Henry Heth History and Overview
Henry Heth was born to John Heth and Margaret Pickett Heth in Chesterfield County, Virginia. He received his education at Georgetown College — now Georgetown University — before being appointed to the U.S. Military Academy at West Point. Graduating last in his class of 1847, he was sent to Matamoros, Mexico to serve as part of the U.S. occupation force. After the Mexican-American War, Heth served in several frontier posts and fought in battles against Indians, and also participated in the Utah Expedition under the command of Albert Sidney Johnston. In 1858, he wrote a manual for the War Department titled A System of Target Practice after participating in test trials for a new rifle.
When Virginia seceded from the Union, Heth resigned from his position in the U.S. Army. Initially, he served in the Virginia forces and commanded the Virginia Quartermaster Department in Richmond, until it was taken over by the Confederate Army. Heth joined the Confederate Army and quickly rose through the ranks to become the colonel of the 45th Virginia Regiment under Brigadier General John B. Floyd. Heth planned and organized the Western Virginia Campaign of 1861 and fought in the Battle of Carnifex Ferry on September 10. He used his regiment to guard Floyd’s retreat from western Virginia and remained in Virginia to command near Lewisburg.
In January 1862, Heth was promoted to Brigadier General and continued fighting in Western Virginia until the spring of 1862. After being transferred to the command of Edmund Kirby Smith in East Tennessee, he fought in the Perryville Campaign. Heth was later given command of the Department of Eastern Tennessee. In January 1863, he worked to suppress Unionist sentiment in East Tennessee. In February 1863, he and his brigade were transferred to the Army of Northern Virginia, A.P. Hill’s Division, Stonewall Jackson’s Corps.
Heth participated in the Chancellorsville Campaign in May 1863, where he was wounded. Soon after the Battle of Chancellorsville, he was promoted to Major General and commanded a division in Hill’s Corps. During Lee’s Second Invasion of the North in June 1863, Heth’s Division approached Gettysburg in search of supplies. After entering the town, they encountered Union cavalry forces, under the command of John Buford.
Heth’s men opened the battle on July 1, 1863, with an attack on Buford’s position west of the town. Heth’s Division suffered heavy casualties, and Heth was wounded. His injuries forced him off the battlefield for the next two days of the Battle of Gettysburg.

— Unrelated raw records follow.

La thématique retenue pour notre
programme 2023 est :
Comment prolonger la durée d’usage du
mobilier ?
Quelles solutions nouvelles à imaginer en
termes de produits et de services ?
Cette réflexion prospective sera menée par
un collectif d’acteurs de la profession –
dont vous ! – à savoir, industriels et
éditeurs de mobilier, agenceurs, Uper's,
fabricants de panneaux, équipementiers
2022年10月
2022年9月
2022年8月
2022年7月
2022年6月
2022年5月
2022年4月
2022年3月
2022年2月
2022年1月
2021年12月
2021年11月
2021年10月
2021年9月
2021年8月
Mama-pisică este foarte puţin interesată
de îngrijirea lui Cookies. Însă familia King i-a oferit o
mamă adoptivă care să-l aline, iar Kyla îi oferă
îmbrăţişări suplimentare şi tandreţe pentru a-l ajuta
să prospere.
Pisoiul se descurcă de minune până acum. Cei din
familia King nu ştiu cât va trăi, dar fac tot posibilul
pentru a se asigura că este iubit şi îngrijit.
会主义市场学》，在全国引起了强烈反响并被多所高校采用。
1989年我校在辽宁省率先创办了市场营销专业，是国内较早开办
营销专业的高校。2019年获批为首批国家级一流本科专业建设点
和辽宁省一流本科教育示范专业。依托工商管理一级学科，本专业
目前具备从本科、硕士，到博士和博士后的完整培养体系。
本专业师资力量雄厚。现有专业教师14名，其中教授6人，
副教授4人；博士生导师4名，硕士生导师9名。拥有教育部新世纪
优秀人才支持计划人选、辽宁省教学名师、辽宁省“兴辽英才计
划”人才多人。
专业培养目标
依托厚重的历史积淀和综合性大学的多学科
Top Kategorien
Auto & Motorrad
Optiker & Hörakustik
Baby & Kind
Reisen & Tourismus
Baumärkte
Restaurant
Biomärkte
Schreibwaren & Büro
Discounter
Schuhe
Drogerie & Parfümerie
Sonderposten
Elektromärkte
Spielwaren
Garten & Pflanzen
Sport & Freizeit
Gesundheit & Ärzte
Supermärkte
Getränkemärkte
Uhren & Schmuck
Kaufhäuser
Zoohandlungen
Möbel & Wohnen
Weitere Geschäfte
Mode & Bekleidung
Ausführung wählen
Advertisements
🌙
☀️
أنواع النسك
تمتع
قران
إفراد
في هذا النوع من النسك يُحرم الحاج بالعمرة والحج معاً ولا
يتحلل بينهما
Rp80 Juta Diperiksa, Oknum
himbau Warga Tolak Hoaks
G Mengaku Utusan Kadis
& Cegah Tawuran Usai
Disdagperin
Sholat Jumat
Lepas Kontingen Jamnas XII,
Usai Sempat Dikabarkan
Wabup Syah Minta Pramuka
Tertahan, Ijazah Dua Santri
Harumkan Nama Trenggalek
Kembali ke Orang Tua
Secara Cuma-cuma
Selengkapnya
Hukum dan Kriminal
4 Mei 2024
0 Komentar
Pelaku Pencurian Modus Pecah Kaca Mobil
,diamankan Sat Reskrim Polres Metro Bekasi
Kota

Command of Heth’s Division was passed to Brigadier General James Johnston Pettigrew. On July 3, Pettigrew led what was left of Heth’s Division in the attack on the Union position known as Pickett’s Charge. After his recovery, Heth returned to command his division for the rest of the war.
Heth and his division fought at Bristoe Station in October 1863, where the division suffered heavy losses. They also fought in Spotsylvania the following spring and protected the line of the Weldon Railroad during the siege of the Wilderness and Petersburg. Heth surrendered with Lee at Appomattox.
After the war, he became a Richmond businessman and worked as a civil engineer and in the Office of Indian Affairs for the U.S. government. Heth also served as one of a group of ex-Confederate officers who helped compile The War of the Rebellion: A Compilation of the Official Records of the Union and Confederate Armies. He died in Washington, D.C.